TORONTO -- A Toronto essential worker is expressing frustration after experiencing bus overcrowding during his morning commutes.

Dan Monich said he documented one of his rides where he was shoulder-to-shoulder with other passengers and posted it to social media.

“You’re seeing the first 40 per cent of the bus and you’re seeing at least 22 people jammed into a very, very small space,” Monich said.

He posted the picture mostly so friends could see his daily experience.

Monich has written a formal complaint to the TTC asking for more buses and for service to be on-time to avoid a build-up of commuters.

“If a bus is 10 minutes off of its normal time, it’ll be packed,” he said.

Monich is an essential worker.

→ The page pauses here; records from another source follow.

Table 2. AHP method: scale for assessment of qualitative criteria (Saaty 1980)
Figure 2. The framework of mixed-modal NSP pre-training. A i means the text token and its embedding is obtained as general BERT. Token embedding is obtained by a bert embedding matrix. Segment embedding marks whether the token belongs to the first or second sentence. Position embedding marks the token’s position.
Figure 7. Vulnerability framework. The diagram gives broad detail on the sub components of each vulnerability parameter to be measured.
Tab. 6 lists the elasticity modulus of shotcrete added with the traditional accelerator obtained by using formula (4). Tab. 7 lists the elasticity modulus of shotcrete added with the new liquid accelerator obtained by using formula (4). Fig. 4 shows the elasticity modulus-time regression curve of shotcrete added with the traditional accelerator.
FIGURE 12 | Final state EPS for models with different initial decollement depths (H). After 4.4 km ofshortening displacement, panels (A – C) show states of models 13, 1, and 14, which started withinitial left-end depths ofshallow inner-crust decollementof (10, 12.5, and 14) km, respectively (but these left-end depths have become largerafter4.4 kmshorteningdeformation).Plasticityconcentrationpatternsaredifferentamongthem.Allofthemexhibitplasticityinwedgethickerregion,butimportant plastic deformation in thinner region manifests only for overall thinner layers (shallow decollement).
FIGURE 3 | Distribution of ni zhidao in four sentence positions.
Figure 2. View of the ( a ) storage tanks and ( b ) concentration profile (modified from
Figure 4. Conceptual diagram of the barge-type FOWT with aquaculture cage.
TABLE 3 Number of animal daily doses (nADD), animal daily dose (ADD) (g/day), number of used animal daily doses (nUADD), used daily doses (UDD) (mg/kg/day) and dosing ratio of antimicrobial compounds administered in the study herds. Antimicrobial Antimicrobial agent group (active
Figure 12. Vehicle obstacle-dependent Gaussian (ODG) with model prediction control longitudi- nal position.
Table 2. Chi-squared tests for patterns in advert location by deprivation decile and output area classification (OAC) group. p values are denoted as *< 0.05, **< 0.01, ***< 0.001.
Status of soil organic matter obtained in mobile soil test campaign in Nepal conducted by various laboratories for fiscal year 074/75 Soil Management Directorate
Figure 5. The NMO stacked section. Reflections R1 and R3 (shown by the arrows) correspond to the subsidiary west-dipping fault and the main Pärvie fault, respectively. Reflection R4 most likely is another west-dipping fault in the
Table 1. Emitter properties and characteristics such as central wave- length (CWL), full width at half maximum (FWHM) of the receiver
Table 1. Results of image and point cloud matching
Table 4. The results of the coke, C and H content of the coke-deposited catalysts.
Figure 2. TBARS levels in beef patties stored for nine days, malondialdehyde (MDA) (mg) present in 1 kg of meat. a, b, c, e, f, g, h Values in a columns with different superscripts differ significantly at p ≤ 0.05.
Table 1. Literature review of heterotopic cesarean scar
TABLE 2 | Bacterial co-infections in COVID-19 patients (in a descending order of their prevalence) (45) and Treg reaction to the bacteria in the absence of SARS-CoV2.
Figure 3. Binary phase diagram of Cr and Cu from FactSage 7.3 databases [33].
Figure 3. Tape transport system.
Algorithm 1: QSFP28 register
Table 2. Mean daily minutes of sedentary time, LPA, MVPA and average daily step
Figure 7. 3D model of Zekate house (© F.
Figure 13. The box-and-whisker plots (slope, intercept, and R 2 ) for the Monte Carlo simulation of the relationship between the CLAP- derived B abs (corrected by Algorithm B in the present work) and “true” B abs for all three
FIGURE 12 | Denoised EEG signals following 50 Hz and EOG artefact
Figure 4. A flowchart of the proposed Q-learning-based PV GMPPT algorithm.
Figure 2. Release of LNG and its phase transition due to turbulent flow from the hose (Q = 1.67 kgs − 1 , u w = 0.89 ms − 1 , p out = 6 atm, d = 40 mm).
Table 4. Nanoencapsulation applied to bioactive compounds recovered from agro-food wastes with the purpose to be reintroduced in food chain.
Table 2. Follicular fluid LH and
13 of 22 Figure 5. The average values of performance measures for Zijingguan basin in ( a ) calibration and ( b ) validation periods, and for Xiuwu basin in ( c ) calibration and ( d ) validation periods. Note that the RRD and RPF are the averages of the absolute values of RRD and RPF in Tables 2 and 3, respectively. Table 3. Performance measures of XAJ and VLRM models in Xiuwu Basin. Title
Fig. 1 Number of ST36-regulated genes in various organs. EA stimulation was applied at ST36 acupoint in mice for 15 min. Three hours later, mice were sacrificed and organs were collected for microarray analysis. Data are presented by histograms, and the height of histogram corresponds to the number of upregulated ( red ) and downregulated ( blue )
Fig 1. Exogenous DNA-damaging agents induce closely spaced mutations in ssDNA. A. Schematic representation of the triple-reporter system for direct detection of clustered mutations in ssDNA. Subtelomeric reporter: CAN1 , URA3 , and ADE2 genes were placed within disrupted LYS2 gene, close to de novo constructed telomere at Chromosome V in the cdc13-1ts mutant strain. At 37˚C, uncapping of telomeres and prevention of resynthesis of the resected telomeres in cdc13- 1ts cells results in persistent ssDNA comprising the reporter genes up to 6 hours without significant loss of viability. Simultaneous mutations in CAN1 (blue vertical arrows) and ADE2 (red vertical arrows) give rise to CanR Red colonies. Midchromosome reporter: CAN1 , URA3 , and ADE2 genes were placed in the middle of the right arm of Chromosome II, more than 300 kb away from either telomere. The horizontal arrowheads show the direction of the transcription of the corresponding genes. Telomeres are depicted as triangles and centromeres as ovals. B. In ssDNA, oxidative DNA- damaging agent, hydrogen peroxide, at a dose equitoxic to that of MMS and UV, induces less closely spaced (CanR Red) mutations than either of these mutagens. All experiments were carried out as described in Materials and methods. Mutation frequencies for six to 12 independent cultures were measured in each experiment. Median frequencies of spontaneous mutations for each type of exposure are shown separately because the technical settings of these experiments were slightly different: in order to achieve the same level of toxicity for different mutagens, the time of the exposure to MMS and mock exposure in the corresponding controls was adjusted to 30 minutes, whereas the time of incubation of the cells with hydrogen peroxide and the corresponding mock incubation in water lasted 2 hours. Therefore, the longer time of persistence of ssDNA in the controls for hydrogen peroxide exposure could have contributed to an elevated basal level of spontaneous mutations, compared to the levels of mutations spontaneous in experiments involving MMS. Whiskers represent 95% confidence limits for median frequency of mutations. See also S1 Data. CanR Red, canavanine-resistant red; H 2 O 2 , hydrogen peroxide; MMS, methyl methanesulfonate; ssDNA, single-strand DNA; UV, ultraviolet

He’s a food scientist at a meat production plant in Etobicoke and takes the Bloor-Danforth bus to work.

Even if every seat is taken, he calls it a “good day” when the bus isn’t completely packed.

“It changes your standards of normality,” he said.

Retired TTC driver and former union representative Rocco Signorile says the busiest routes are carrying essential workers.

“Finch, Steeles, North-West end,” Signorile said.

“Sometimes the east-end, where there are a lot of warehouses and factories,” he said.

Signorile said operators only have so much authority and “do not have the ability to tell people they cannot get on.”

While some routes are busy, the percentage is very small, according to a TTC spokesperson.

“Ninety-five per cent of all bus trips have fewer than 25 people on board – half a vehicle’s capacity,” said Hayley Waldman, Senior Communications Advisor with the TTC.

“We have re-trained more than 50 streetcar and subway operators to drive buses to get as much service out as possible and we are hiring new operators (26 currently in training),” she said.

“The bus network is a priority for us, but Toronto is a large city and re-deploying service in real-time is not always immediate and comes with the risk of impacting service in other parts of the city.”

Waldman said there are 120-140 buses each day readily available to address “unforeseen ridership spikes.”

Dr. Eileen de Villa, the city’s medical officer of health, has encouraged commuters to maintain physical distance when they can, wear a mask, wash their hands, and when possible travel at less busy times.

“Everyone is uncomfortable,” Monich said.

“Everyone just wants to get to their destination and they’re hoping the next stop, or whatever it is, not a lot of people are going to get on.”

The TTC said it will continue to monitor bus passenger levels in real time and deploy service where and when it is most needed as best it can.